Your assignment: Where in the data below does the word "Folge" appear? Copy each line that holds it.

[Data supplied — start]

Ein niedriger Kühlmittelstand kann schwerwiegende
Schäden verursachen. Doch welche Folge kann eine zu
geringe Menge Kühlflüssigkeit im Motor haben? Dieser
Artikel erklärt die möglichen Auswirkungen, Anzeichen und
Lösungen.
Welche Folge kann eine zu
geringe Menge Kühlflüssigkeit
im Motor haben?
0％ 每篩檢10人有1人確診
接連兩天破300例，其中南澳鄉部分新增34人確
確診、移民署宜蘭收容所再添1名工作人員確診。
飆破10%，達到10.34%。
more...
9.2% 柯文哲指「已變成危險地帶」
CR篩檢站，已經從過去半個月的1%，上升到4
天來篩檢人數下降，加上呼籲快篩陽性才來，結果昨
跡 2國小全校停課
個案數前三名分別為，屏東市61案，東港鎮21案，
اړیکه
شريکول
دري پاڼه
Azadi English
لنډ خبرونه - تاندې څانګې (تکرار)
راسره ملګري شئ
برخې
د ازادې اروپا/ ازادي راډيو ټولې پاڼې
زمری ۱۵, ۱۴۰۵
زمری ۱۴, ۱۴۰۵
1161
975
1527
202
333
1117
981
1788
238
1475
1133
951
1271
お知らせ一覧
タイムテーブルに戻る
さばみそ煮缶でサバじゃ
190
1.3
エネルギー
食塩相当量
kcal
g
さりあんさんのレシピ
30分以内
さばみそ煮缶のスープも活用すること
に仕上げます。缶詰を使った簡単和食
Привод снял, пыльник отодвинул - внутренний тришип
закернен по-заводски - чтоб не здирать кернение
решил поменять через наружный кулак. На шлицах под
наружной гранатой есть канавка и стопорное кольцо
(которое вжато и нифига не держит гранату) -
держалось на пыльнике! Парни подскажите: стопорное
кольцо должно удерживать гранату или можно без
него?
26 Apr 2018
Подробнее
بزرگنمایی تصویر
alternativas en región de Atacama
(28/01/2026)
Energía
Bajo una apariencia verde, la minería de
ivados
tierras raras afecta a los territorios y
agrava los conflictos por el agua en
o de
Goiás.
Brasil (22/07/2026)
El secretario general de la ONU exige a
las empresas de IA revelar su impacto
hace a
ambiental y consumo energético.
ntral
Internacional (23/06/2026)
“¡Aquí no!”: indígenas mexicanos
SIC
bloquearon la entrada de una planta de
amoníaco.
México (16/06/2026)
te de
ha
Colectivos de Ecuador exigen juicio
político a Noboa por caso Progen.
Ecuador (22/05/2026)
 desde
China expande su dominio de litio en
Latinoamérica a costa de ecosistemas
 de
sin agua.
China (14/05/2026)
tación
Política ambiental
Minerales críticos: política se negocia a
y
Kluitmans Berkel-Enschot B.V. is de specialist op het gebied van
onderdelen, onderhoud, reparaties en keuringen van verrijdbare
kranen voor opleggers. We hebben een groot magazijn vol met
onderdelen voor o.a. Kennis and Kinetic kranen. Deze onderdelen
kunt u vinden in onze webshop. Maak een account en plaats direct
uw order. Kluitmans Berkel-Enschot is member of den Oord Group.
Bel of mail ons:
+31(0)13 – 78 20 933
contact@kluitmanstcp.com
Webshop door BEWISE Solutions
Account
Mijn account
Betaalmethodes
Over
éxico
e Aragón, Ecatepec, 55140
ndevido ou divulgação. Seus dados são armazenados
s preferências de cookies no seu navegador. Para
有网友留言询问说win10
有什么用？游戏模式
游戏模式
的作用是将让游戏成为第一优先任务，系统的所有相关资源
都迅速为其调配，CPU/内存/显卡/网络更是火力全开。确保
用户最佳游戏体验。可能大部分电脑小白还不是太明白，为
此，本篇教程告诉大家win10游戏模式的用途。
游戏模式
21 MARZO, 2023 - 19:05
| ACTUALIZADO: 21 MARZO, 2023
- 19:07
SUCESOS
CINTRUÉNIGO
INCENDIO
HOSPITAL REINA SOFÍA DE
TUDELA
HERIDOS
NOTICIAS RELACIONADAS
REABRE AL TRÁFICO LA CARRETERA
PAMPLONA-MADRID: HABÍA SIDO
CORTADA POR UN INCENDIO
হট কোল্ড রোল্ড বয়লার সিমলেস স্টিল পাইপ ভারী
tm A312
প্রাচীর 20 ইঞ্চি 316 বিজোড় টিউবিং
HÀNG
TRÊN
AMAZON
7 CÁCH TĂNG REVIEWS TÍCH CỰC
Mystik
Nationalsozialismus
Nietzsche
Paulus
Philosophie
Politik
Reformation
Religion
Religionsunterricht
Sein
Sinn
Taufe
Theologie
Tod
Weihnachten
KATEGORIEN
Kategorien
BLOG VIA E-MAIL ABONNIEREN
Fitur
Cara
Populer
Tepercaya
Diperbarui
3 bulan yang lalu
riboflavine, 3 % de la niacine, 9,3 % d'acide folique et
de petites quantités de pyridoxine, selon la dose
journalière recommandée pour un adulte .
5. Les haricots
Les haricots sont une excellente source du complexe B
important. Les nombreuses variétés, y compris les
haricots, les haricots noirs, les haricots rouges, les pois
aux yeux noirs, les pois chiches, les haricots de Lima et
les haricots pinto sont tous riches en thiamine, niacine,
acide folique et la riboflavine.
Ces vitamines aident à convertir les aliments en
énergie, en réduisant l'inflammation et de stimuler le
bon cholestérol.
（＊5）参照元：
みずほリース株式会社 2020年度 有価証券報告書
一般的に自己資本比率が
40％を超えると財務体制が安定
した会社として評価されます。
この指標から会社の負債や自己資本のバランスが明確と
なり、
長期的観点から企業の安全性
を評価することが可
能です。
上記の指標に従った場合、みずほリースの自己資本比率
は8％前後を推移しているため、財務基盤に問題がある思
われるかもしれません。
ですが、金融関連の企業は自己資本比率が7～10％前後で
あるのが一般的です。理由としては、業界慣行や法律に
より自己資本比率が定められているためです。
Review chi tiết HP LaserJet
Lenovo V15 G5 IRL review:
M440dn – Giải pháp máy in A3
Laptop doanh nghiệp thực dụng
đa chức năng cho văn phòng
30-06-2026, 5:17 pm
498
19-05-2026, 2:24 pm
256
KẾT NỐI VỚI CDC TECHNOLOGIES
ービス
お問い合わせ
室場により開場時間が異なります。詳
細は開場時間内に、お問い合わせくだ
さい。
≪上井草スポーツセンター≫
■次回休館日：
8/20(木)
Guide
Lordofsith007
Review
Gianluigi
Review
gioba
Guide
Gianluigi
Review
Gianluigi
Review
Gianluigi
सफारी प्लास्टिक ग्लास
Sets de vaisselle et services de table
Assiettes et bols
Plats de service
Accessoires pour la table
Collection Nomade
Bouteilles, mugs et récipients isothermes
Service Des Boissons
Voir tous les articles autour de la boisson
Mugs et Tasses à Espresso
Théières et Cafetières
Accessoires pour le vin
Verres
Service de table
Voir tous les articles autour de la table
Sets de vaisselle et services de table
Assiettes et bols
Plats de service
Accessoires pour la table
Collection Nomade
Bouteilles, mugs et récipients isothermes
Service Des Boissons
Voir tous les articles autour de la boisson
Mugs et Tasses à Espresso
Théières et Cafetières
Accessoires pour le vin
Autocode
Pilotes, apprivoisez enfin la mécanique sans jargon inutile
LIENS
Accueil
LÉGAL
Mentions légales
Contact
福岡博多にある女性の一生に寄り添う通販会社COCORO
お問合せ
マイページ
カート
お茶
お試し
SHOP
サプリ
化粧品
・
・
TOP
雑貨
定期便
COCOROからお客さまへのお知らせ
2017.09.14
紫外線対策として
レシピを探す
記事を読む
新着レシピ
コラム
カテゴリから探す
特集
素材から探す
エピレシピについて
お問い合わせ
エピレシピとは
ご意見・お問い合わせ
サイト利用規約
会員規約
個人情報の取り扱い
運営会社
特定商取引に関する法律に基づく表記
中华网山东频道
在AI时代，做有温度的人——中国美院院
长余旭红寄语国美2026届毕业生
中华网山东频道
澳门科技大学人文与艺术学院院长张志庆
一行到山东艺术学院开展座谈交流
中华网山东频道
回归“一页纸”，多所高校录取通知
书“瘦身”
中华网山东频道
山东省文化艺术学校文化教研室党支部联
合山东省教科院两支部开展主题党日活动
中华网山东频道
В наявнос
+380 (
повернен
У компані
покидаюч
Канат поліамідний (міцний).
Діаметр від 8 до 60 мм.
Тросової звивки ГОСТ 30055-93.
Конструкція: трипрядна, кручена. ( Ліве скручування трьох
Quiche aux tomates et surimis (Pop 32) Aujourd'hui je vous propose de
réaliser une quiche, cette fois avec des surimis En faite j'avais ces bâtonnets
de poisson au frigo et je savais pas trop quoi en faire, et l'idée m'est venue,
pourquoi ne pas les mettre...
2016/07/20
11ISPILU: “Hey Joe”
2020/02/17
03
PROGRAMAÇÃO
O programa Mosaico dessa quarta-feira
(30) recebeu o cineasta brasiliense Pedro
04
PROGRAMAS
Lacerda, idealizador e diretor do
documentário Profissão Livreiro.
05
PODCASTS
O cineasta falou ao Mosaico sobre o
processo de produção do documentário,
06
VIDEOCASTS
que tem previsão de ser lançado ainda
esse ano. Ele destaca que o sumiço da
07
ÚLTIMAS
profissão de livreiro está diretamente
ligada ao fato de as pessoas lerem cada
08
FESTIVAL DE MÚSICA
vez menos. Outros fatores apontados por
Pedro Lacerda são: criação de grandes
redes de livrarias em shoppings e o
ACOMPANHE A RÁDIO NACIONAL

[Data supplied — finish]

Exercise output:
Schäden verursachen. Doch welche Folge kann eine zu
Welche Folge kann eine zu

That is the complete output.